FTX: Wall Street could cover the liquidity problem, but not its bankruptcy

FTX: Wall Street could cover the liquidity problem, but not its bankruptcy

It seems that Sam Bankman-Fried has never heard of the record options of the blockchain. In a long Twitter thread, the fallen cryptocurrency tycoon blamed a typing error for the collapse of his FTX exchange on Thursday. That looks strange.

SBF tweeted that he mistakenly believed that FTX customers had plenty of liquidity at the beginning of this week to facilitate withdrawals. It was not aware of the leverage within the FTX system. He couldn't have done it wrong. FTX account holder in panic was prevented from lifting their assets this week.

SBF insists that FTX is currently illiquid but not insolent. This means that his asset exceeds that of the liabilities. He strives for a financial injection of several billion dollars to close any liquidity gaps. For some, it may seem absurd to give FTX a leash at the moment. Not to mention the highest opaque processes, serious regulatory and legal risks are increasing.

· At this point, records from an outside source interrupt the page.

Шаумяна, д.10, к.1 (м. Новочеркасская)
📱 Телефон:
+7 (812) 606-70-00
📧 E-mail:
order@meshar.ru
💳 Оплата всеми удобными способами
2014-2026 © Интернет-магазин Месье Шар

But there could be a template to take such a risk. The shares of Coinbase, the listed crypto exchange, fell by 80 percent in price this year, since the crypto trade volume has decreased significantly. But it clearly lists its customer assets and liabilities and cash. In addition, it does not expressly or tacitly give customer funds, which FTX apparently did.

remember the financial crisis. JPMorgan bought Bear Stearns. Barclays recorded it with Lehman Brothers. Mistakes were made. The private equity company TPG invested $ 1 billion in Washington Mutual, just a few months before it went down the Bach in 2008. Wall Street has many specialized funds and strategic buyers who enter into panic situations.

This week the Sequoia risk capital power package wrote down its $ 214 million investment in FTX to zero. However, the titanium from the Silicon Valley also found that FTX generated an operating profit of $ 250 million in 2021. It is not clear how much of it comes from fees and commissions compared to volatile trading gains. However, the former could be the basis of a restructured FTX.

During the financial crisis, necessary takeovers under strict legal and regulatory regulations that monitor the process. Nothing is so essential in cryptocurrency.

The immediate task is to uncover the relationships between the FTX customer accounts and the obvious lending to Alameda Research, the SBF trade company. His stupidity probably caused this week run on FTX. SBF should better find all the recordings he can find.